In NLP, we see roughly linear improvements over time, and in machine translation, it’s unclear if we see any trends in improvements over time, both of which suggest sublinear returns to processing power, but this is not very confident.

In games, we see roughly linear returns to linear improvements in processing power, which means exponential improvements in performance over time (because of Moore’s law and increasing investment in AI).

This would suggest that far-superhuman abilities are more likely to be possible in game-like problem domains.

What does this imply about deep learning?

What we’re seeing here is that deep learning algorithms can provide improvements in narrow AI across many types of problem domains.

Deep learning provides discontinuous jumps relative to previous machine learning or AI performance trendlines in image recognition and speech recognition; it doesn’t in strategy games or natural language processing, and machine translation and arcade games are ambiguous (machine translation because metrics differ; arcade games because there is no pre-deep-learning comparison.)

A speculative thought: perhaps deep learning is best for problem domains oriented around sensory data? Images or sound, rather than symbols. If current neural net architectures, like convolutional nets, mimic the structure of the sensory cortex of the brain, which I think they do, one would expect this result.

Arcade games would be more analogous to the motor cortex, and perceptual control theory suggests that something similar to Q-learning may be going on in motor learning, though I’d have to learn more to be confident in that.  If mammalian motor learning turns out to look like Q-learning, I’d expect deep reinforcement learning to be especially good in arcade games and robotics, just as deep neural networks are especially good in visual and audio classification.

Deep learning hasn’t really proven itself better than trendline in strategy games (Go and chess) or in natural language tasks.

I might wonder if there are things humans can do with concepts and symbols and principles, the traditional tools of the “higher intellect”, the skills that show up on highly g-loaded tasks, that deep learning cannot do with current algorithms. Obviously hard-coding rules into an AI has grave limitations (the failure of such hard-coded systems was what caused several of the AI winters), but there may also be limitations to non-conceptual pattern recognition.  The continued difficulty of automating language-based tasks may be related to this issue.

Miles Brundage points out,

Progress so far has largely been toward demonstrating general approaches for building narrow systems rather than general approaches for building general systems. Progress toward the former does not entail substantial progress toward the latter. The latter, which requires transfer learning among other elements, has yet to have its Atari/AlphaGo moment, but is an important area to keep an eye on going forward, and may be especially relevant for economic/safety purposes.
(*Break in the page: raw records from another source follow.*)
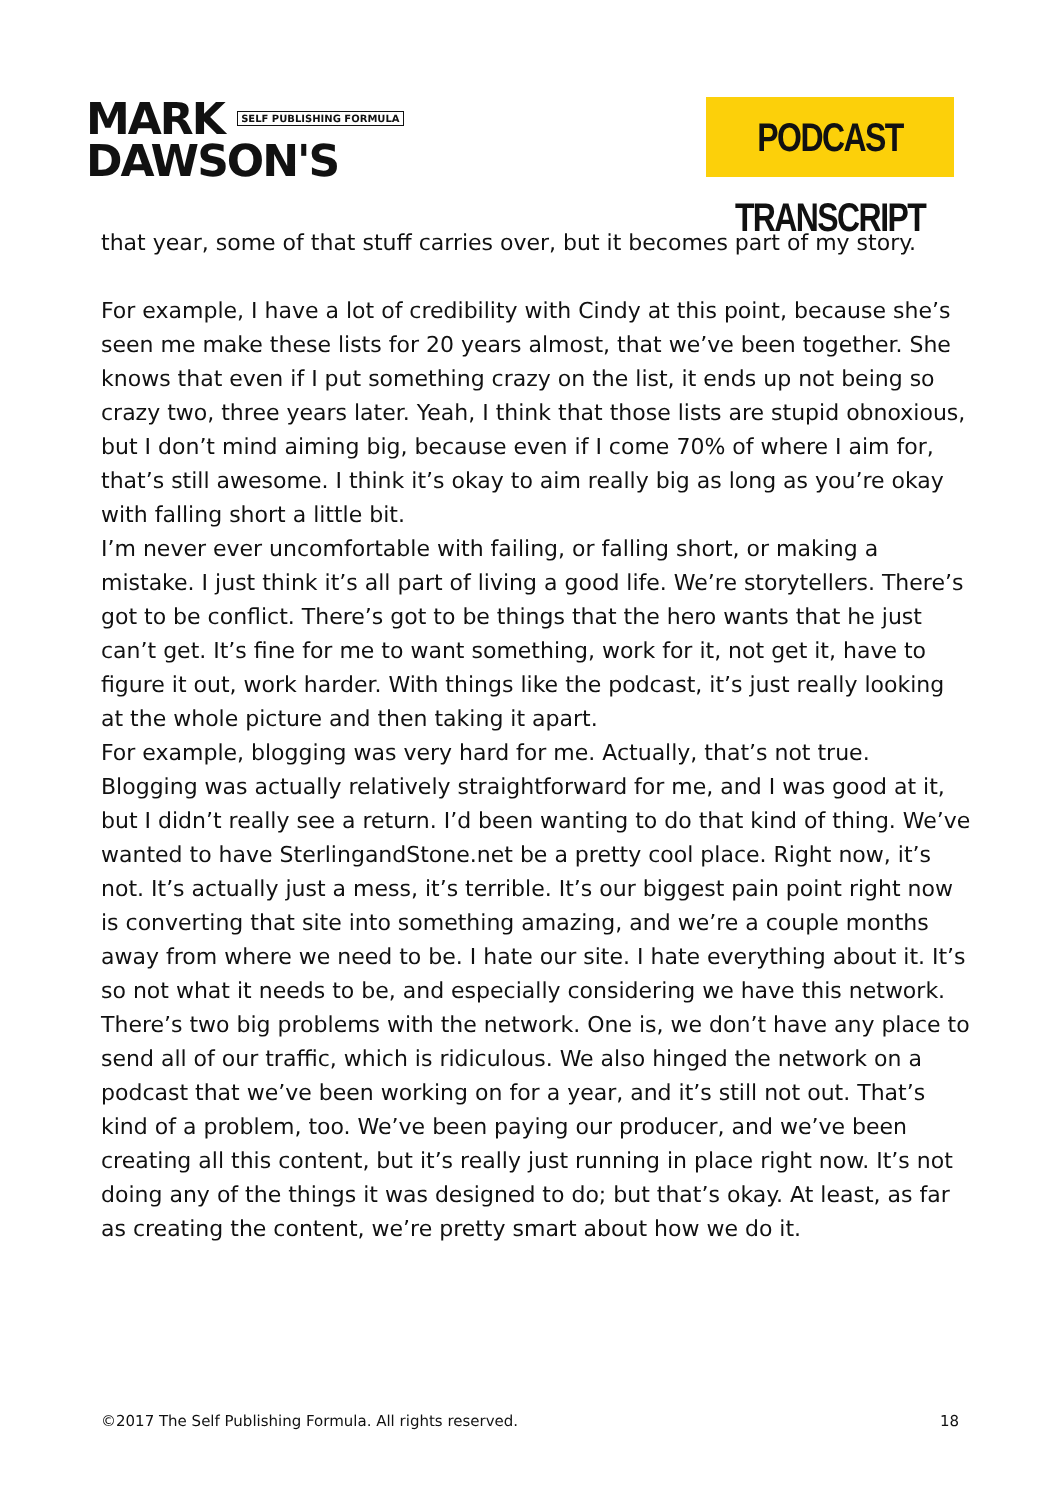MARK SELF PUBLISHING FORMULA
DAWSON'S
PODCAST TRANSCRIPT
that year, some of that stuff carries over, but it becomes part of my story.
For example, I have a lot of credibility with Cindy at this point, because she’s seen me make these lists for 20 years almost, that we’ve been together. She knows that even if I put something crazy on the list, it ends up not being so crazy two, three years later. Yeah, I think that those lists are stupid obnoxious, but I don’t mind aiming big, because even if I come 70% of where I aim for, that’s still awesome. I think it’s okay to aim really big as long as you’re okay with falling short a little bit.
I’m never ever uncomfortable with failing, or falling short, or making a mistake. I just think it’s all part of living a good life. We’re storytellers. There’s got to be conflict. There’s got to be things that the hero wants that he just can’t get. It’s fine for me to want something, work for it, not get it, have to figure it out, work harder. With things like the podcast, it’s just really looking at the whole picture and then taking it apart.
For example, blogging was very hard for me. Actually, that’s not true. Blogging was actually relatively straightforward for me, and I was good at it, but I didn’t really see a return. I’d been wanting to do that kind of thing. We’ve wanted to have SterlingandStone.net be a pretty cool place. Right now, it’s not. It’s actually just a mess, it’s terrible. It’s our biggest pain point right now is converting that site into something amazing, and we’re a couple months away from where we need to be. I hate our site. I hate everything about it. It’s so not what it needs to be, and especially considering we have this network.
There’s two big problems with the network. One is, we don’t have any place to send all of our traffic, which is ridiculous. We also hinged the network on a podcast that we’ve been working on for a year, and it’s still not out. That’s kind of a problem, too. We’ve been paying our producer, and we’ve been creating all this content, but it’s really just running in place right now. It’s not doing any of the things it was designed to do; but that’s okay. At least, as far as creating the content, we’re pretty smart about how we do it.
©2017 The Self Publishing Formula. All rights reserved. 18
I agree.  General AI systems, as far as I know, do not exist today, and the million-dollar question is whether they can be built with algorithms similar to those used today, or if there are further fundamental algorithmic advances that have yet to be discovered. So far, I think there is no empirical evidence from the world of deep learning to indicate that today’s deep learning algorithms are headed for general AI in the near future.  Discontinuous performance jumps in image recognition and speech recognition with the advent of deep learning are the most suggestive evidence, but it’s not clear whether those are above and beyond returns to processing power. And so far I couldn’t find any estimates of trends in cross-domain generalization ability.  Whether deep learning algorithms can be general-purpose is perhaps a more theoretical question; what we can say is that recent AI progress doesn’t offer any reason to suspect that they already are.